**** DATASET SECTION ****

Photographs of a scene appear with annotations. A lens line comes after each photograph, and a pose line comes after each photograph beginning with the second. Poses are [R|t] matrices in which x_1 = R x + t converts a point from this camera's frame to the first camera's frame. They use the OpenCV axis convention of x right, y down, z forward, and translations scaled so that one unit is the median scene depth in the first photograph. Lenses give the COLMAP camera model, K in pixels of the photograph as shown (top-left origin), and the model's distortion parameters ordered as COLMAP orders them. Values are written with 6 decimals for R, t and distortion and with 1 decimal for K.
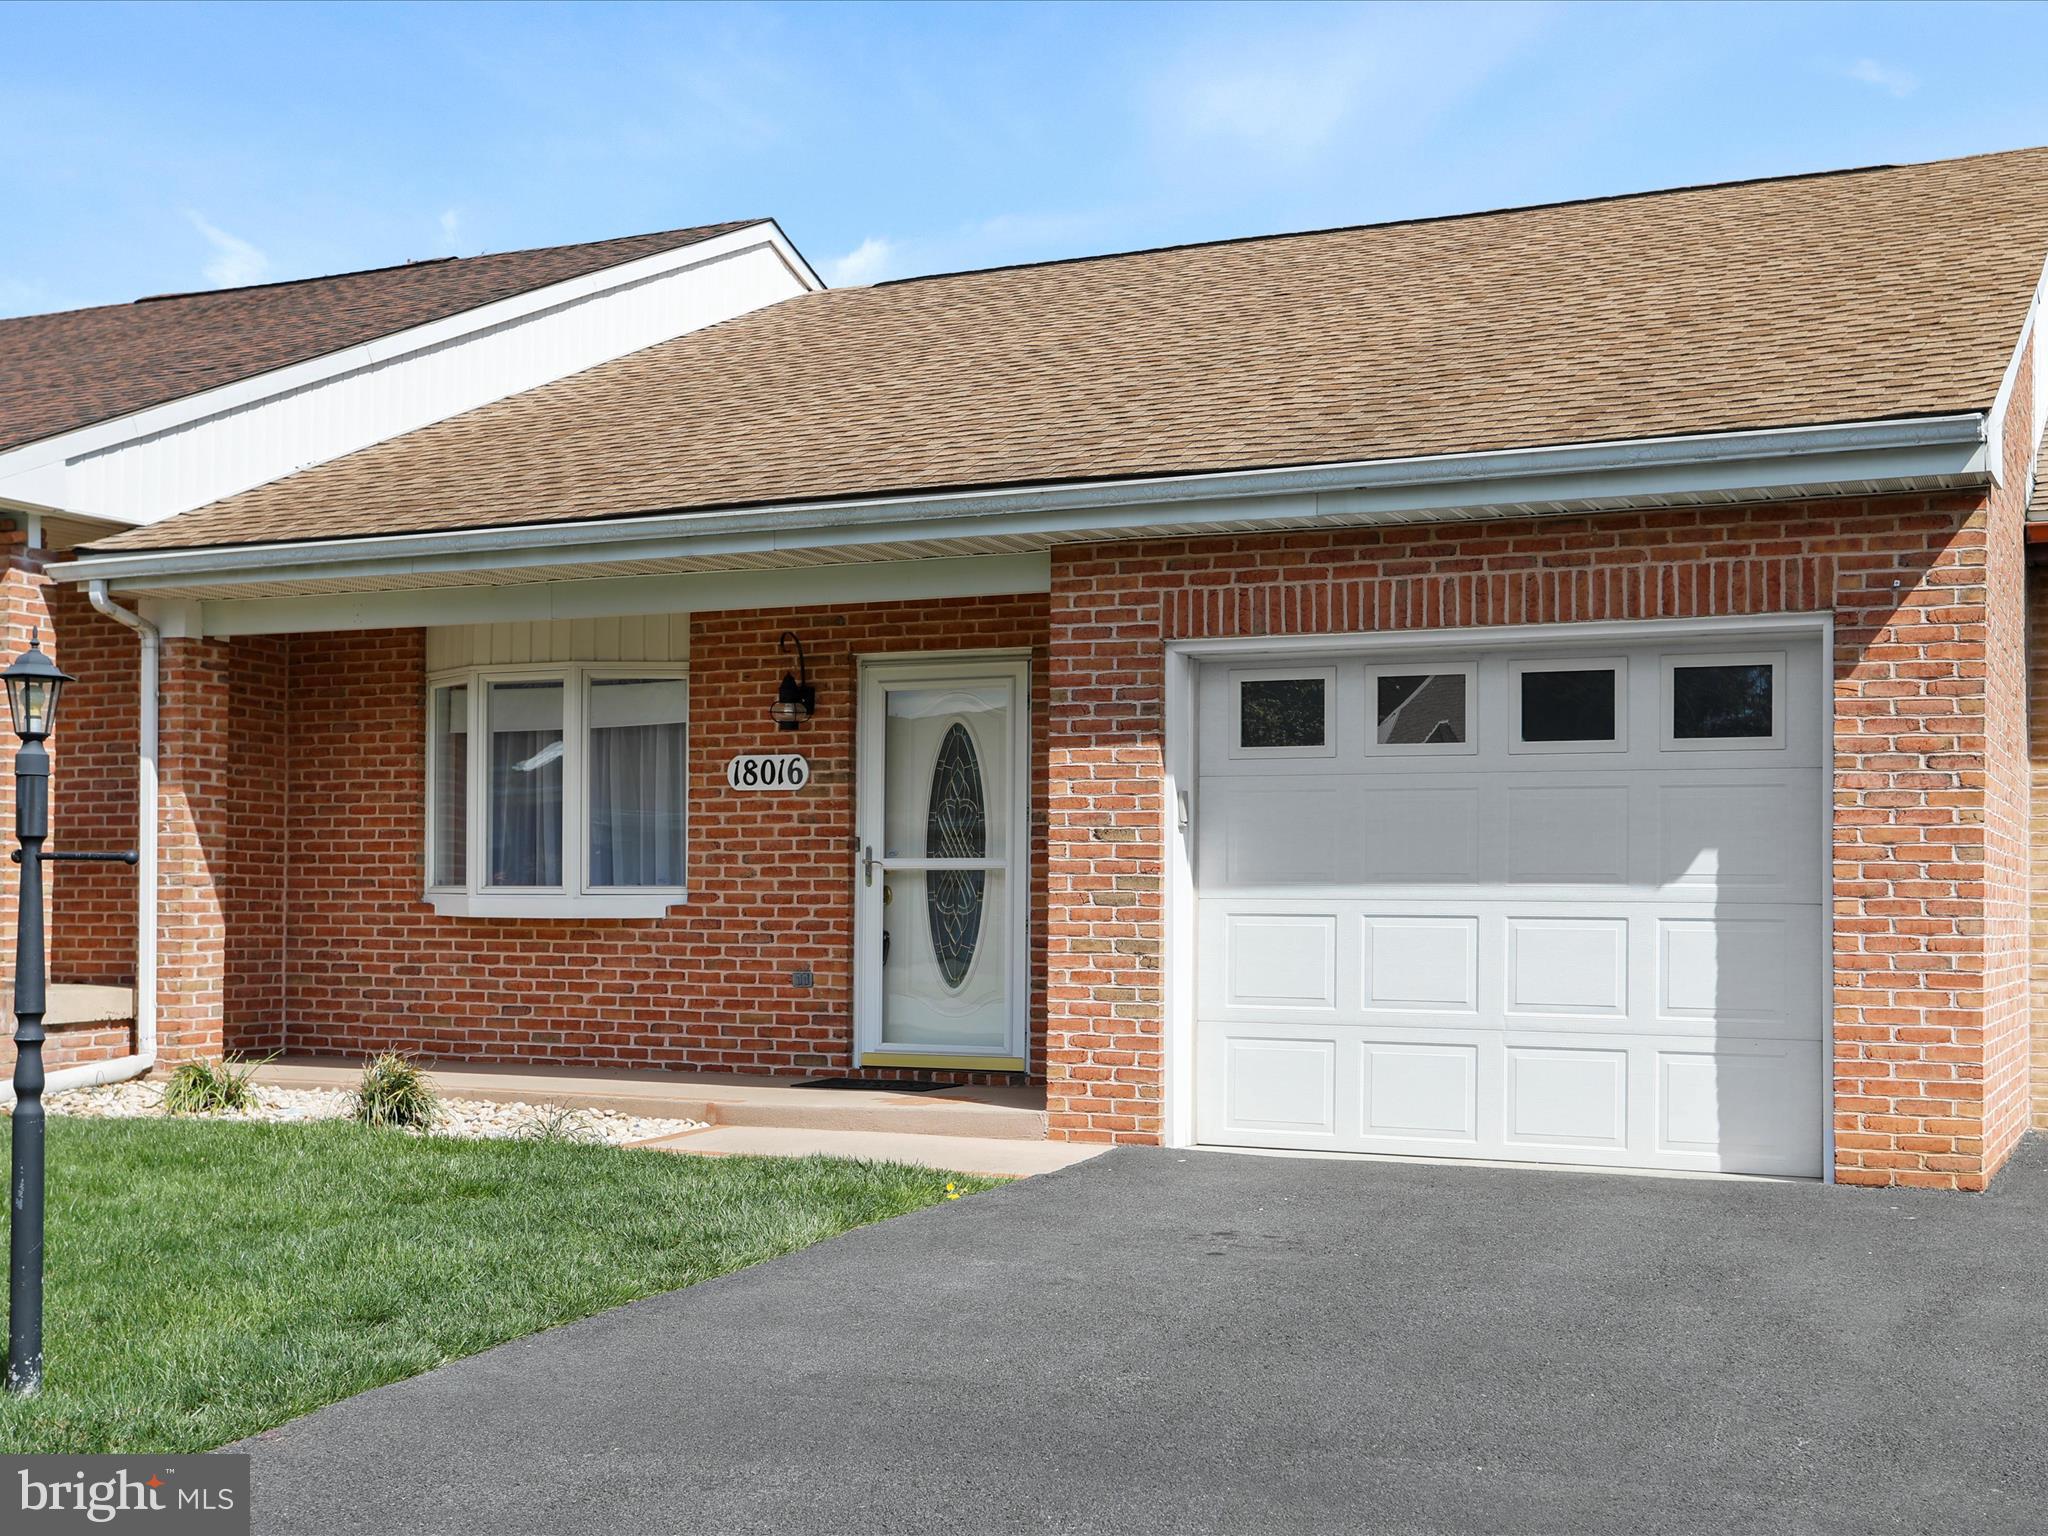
lens RADIAL K [[1334.9, 0, 1026.6], [0, 1334.9, 867.5], [0, 0, 1]] dist [-0.086115, 0.082484]
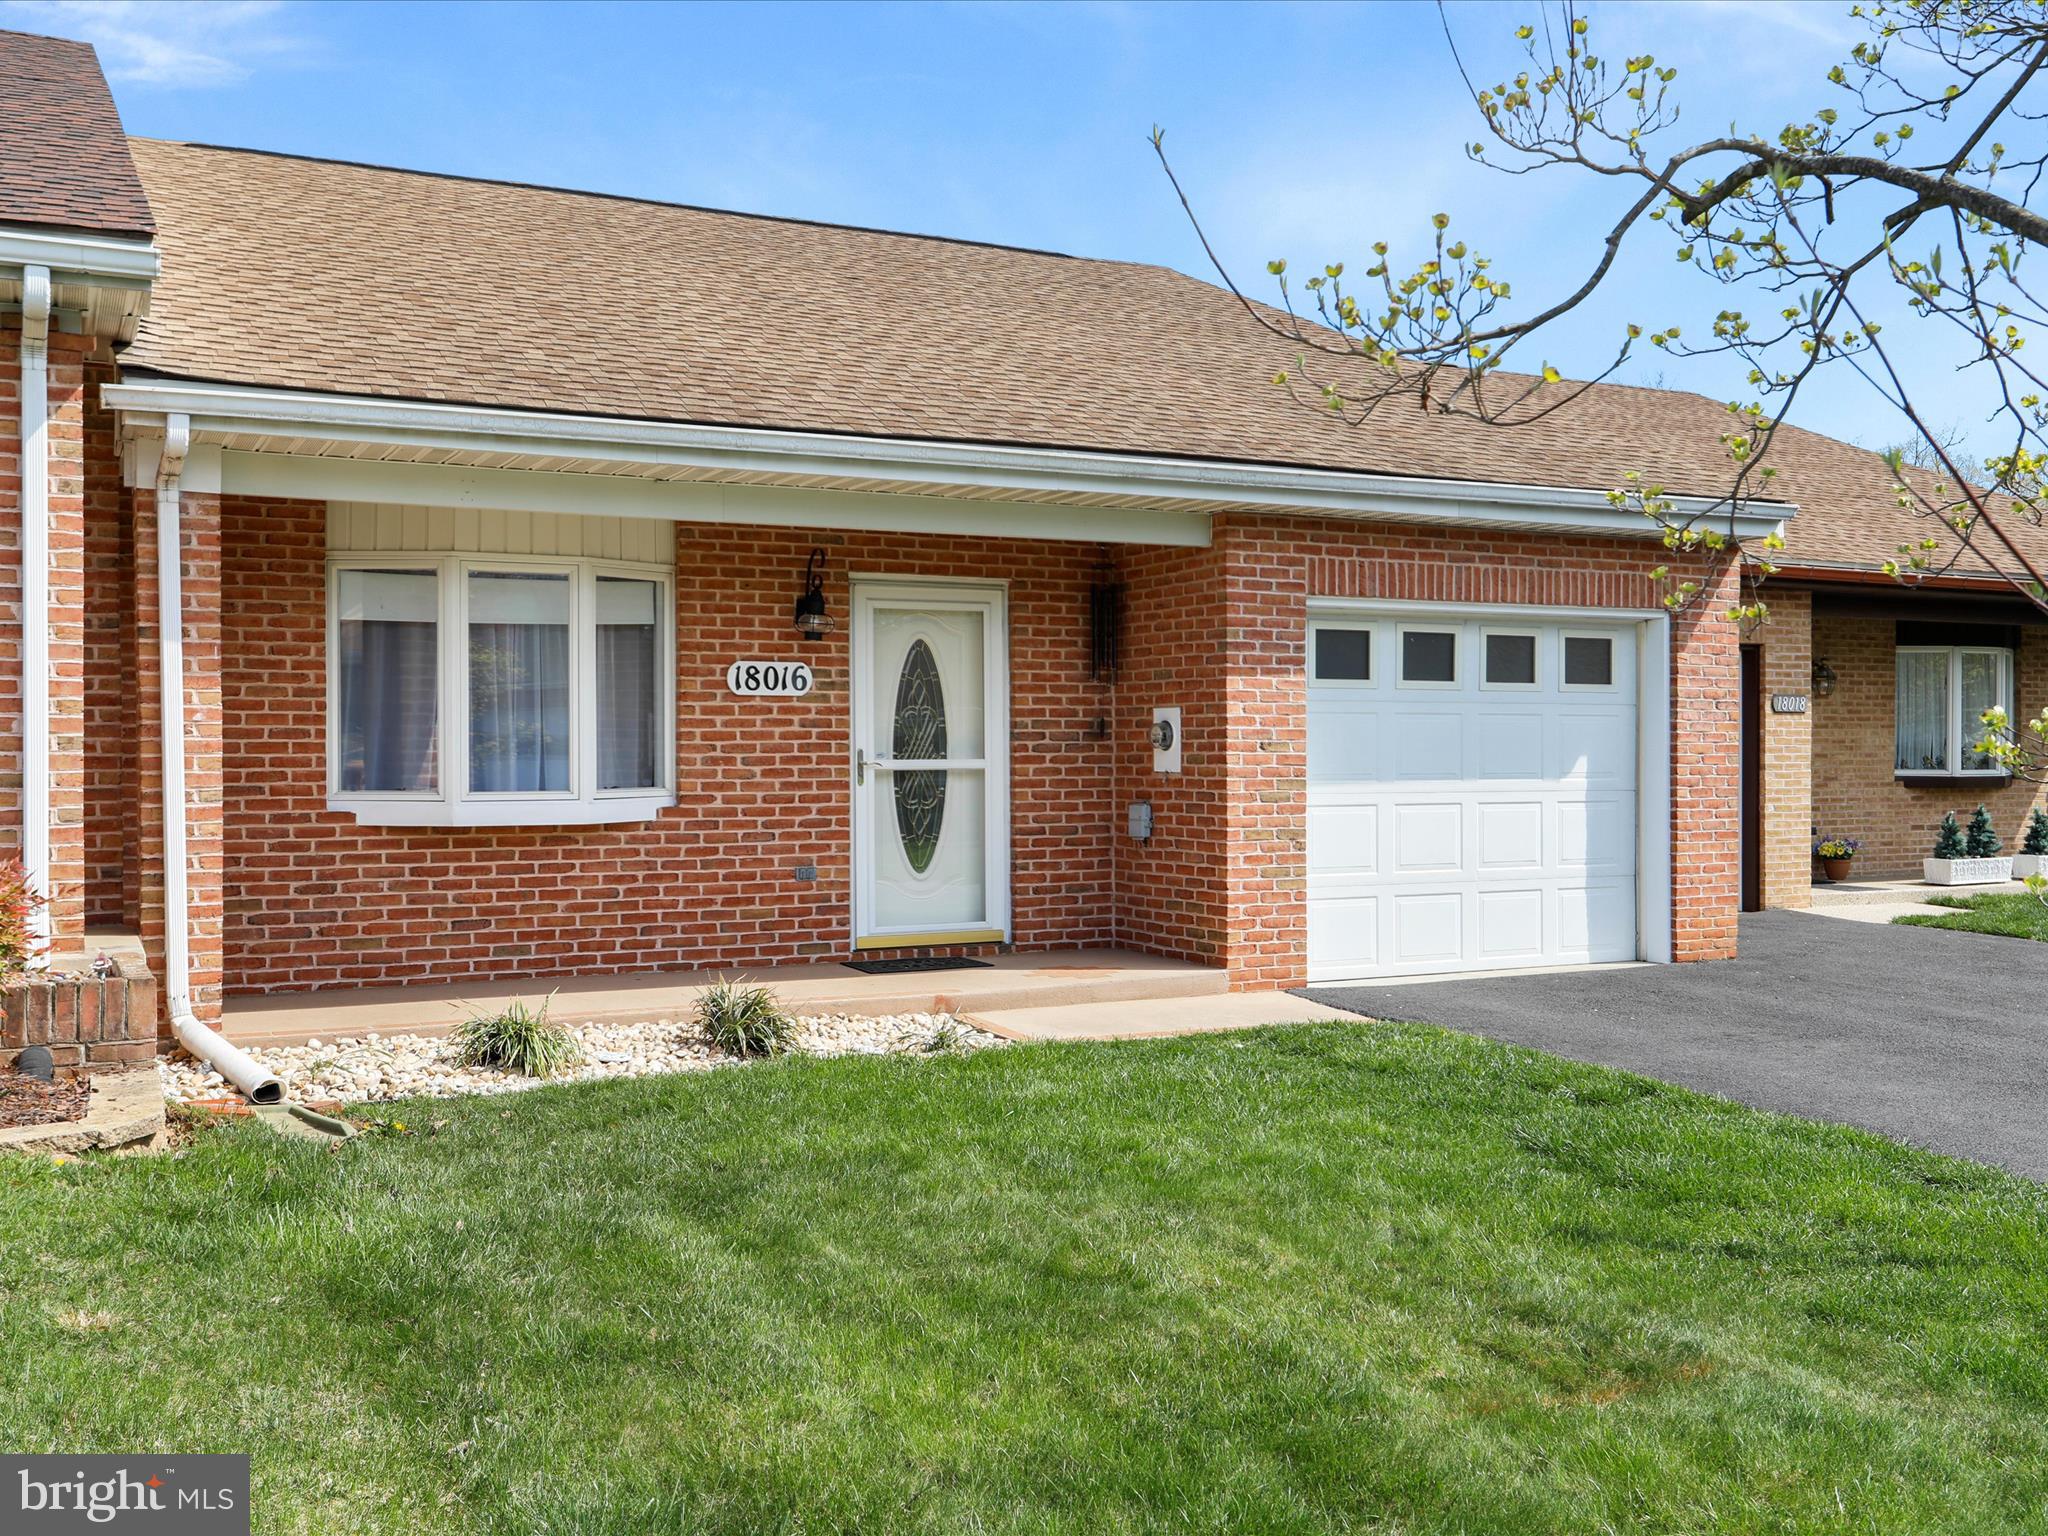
lens RADIAL K [[1105.7, 0, 1030.6], [0, 1105.7, 761.0], [0, 0, 1]] dist [-0.062744, 0.037755]
pose [[0.863685, -0.006704, 0.503987, -0.455000], [0.001640, 0.999944, 0.010491, -0.015162], [-0.504029, -0.008234, 0.863647, 0.145594]]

****

_WHAT TO PRODUCE_:
Reproduce the material above word for word, leaving out the pictures.

_EXERCISE SOLUTION_:
Photographs of a scene appear with annotations. A lens line comes after each photograph, and a pose line comes after each photograph beginning with the second. Poses are [R|t] matrices in which x_1 = R x + t converts a point from this camera's frame to the first camera's frame. They use the OpenCV axis convention of x right, y down, z forward, and translations scaled so that one unit is the median scene depth in the first photograph. Lenses give the COLMAP camera model, K in pixels of the photograph as shown (top-left origin), and the model's distortion parameters ordered as COLMAP orders them. Values are written with 6 decimals for R, t and distortion and with 1 decimal for K.
lens RADIAL K [[1334.9, 0, 1026.6], [0, 1334.9, 867.5], [0, 0, 1]] dist [-0.086115, 0.082484]
lens RADIAL K [[1105.7, 0, 1030.6], [0, 1105.7, 761.0], [0, 0, 1]] dist [-0.062744, 0.037755]
pose [[0.863685, -0.006704, 0.503987, -0.455000], [0.001640, 0.999944, 0.010491, -0.015162], [-0.504029, -0.008234, 0.863647, 0.145594]]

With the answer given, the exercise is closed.